IVCVMar 20, 2025

Fed-NDIF: A Noise-Embedded Federated Diffusion Model For Low-Count Whole-Body PET Denoising

arXiv:2503.16635v11 citationsh-index: 32
Originality Incremental advance
AI Analysis

This work addresses data scarcity and privacy issues in medical imaging for patients and clinicians, though it is incremental as it combines existing techniques like diffusion models and federated learning.

The paper tackled low-count PET denoising by proposing Fed-NDIF, a noise-embedded federated diffusion model, which improved image quality and lesion quantification across multicenter datasets, achieving significant gains in PSNR, SSIM, and NMSE compared to baseline methods.
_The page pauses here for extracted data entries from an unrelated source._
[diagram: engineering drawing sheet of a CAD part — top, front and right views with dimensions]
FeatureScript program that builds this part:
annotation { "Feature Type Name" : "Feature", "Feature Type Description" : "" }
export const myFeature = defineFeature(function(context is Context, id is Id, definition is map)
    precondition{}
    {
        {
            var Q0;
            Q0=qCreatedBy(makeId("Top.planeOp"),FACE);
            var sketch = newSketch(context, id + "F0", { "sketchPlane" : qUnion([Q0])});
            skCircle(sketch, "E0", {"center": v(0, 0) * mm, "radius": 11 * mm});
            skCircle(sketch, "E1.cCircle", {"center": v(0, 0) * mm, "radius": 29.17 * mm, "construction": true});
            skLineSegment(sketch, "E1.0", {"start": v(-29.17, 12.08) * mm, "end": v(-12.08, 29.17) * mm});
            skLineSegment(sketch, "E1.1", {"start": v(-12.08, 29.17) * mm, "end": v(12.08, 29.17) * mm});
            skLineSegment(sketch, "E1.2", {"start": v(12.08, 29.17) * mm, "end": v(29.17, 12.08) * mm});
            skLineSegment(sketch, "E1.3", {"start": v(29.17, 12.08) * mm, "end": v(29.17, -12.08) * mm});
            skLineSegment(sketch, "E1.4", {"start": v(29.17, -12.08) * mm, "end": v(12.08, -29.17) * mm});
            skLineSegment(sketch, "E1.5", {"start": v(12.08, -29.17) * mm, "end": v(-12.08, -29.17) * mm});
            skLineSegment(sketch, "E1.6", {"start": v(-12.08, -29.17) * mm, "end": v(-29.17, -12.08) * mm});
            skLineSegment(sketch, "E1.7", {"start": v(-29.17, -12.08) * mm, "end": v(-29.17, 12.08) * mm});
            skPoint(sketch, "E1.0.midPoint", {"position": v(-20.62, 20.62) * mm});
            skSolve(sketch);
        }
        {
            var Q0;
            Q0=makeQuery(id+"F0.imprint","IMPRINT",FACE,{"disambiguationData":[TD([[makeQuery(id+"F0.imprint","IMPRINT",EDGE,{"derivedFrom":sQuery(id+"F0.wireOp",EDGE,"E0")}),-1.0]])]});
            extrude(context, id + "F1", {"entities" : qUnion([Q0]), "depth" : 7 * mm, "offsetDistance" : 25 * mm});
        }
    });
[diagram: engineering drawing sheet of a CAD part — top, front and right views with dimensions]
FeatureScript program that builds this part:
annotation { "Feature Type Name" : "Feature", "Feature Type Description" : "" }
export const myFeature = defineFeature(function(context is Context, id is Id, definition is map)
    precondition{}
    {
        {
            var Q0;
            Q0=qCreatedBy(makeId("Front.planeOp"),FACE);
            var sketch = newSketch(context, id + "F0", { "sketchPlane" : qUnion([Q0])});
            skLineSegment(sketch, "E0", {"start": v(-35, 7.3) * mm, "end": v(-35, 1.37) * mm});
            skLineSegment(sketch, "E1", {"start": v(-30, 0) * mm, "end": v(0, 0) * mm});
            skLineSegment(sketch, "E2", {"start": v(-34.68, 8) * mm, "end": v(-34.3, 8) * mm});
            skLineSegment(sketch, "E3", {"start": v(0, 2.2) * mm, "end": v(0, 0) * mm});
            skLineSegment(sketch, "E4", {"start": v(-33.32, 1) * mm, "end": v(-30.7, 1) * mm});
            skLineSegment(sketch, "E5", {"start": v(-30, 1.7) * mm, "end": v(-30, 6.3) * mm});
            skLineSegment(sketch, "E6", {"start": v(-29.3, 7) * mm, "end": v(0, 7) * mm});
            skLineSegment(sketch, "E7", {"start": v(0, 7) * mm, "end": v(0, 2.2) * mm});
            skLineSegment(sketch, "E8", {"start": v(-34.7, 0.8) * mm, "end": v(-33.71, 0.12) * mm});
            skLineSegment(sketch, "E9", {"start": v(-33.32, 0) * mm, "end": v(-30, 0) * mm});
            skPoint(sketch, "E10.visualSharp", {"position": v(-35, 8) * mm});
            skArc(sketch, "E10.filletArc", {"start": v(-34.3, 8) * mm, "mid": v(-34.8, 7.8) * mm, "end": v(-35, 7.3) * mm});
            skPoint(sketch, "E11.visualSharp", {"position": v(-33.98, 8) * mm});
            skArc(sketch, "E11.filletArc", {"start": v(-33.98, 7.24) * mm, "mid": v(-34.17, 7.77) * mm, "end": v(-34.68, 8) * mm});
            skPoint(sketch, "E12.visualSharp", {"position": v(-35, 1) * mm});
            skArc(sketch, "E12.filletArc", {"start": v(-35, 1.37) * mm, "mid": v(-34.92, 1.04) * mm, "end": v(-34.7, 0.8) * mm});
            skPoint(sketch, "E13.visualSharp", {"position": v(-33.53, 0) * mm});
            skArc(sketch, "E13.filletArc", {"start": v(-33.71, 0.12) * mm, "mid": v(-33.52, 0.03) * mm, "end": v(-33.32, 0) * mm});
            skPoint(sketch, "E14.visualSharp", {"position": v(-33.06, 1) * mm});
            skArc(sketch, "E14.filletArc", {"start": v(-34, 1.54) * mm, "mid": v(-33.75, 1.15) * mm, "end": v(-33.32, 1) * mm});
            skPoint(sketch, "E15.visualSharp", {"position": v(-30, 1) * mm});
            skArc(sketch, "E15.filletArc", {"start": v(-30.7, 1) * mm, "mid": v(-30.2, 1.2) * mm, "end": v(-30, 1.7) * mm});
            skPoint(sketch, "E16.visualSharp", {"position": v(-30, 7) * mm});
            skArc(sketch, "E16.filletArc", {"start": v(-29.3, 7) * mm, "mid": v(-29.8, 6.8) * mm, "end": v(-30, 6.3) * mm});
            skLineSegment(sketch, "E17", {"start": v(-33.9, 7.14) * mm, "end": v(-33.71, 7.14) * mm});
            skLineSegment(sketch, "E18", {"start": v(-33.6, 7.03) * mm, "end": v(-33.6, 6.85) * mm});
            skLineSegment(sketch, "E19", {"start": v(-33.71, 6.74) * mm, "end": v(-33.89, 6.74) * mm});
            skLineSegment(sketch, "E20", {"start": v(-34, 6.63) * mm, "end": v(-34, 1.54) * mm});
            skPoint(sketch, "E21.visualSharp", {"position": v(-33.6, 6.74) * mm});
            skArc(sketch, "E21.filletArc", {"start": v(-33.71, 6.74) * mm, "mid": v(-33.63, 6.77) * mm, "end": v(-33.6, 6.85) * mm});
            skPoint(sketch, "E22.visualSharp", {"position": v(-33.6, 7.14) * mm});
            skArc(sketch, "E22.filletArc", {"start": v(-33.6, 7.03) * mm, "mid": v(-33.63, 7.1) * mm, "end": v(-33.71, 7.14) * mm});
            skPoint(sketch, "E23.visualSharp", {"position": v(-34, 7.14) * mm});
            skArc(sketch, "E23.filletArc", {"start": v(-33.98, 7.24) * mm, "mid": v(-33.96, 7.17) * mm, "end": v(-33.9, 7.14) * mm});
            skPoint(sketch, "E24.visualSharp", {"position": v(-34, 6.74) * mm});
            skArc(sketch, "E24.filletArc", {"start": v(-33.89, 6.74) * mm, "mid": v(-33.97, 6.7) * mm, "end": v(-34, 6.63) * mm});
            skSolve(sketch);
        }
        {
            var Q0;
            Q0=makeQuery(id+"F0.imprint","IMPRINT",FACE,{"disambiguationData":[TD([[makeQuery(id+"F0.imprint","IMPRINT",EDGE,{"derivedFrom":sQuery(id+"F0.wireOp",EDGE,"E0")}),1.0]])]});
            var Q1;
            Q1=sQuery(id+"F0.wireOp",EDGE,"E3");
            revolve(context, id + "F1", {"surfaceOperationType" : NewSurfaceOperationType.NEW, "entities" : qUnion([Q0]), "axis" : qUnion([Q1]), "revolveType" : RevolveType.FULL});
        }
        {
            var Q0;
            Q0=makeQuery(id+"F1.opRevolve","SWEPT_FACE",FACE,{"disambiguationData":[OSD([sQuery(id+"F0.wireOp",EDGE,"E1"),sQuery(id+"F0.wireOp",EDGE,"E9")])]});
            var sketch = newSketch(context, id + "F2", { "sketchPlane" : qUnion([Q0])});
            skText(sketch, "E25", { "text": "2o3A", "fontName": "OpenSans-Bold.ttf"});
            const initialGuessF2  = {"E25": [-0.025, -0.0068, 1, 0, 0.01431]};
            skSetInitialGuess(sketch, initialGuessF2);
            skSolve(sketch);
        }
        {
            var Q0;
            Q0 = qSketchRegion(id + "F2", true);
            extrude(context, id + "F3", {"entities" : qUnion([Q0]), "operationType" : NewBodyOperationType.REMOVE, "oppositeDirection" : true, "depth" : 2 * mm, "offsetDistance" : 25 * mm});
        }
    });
Low-count positron emission tomography (LCPET) imaging can reduce patients' exposure to radiation but often suffers from increased image noise and reduced lesion detectability, necessitating effective denoising techniques. Diffusion models have shown promise in LCPET denoising for recovering degraded image quality. However, training such models requires large and diverse datasets, which are challenging to obtain in the medical domain. To address data scarcity and privacy concerns, we combine diffusion models with federated learning -- a decentralized training approach where models are trained individually at different sites, and their parameters are aggregated on a central server over multiple iterations. The variation in scanner types and image noise levels within and across institutions poses additional challenges for federated learning in LCPET denoising. In this study, we propose a novel noise-embedded federated learning diffusion model (Fed-NDIF) to address these challenges, leveraging a multicenter dataset and varying count levels. Our approach incorporates liver normalized standard deviation (NSTD) noise embedding into a 2.5D diffusion model and utilizes the Federated Averaging (FedAvg) algorithm to aggregate locally trained models into a global model, which is subsequently fine-tuned on local datasets to optimize performance and obtain personalized models. Extensive validation on datasets from the University of Bern, Ruijin Hospital in Shanghai, and Yale-New Haven Hospital demonstrates the superior performance of our method in enhancing image quality and improving lesion quantification. The Fed-NDIF model shows significant improvements in PSNR, SSIM, and NMSE of the entire 3D volume, as well as enhanced lesion detectability and quantification, compared to local diffusion models and federated UNet-based models.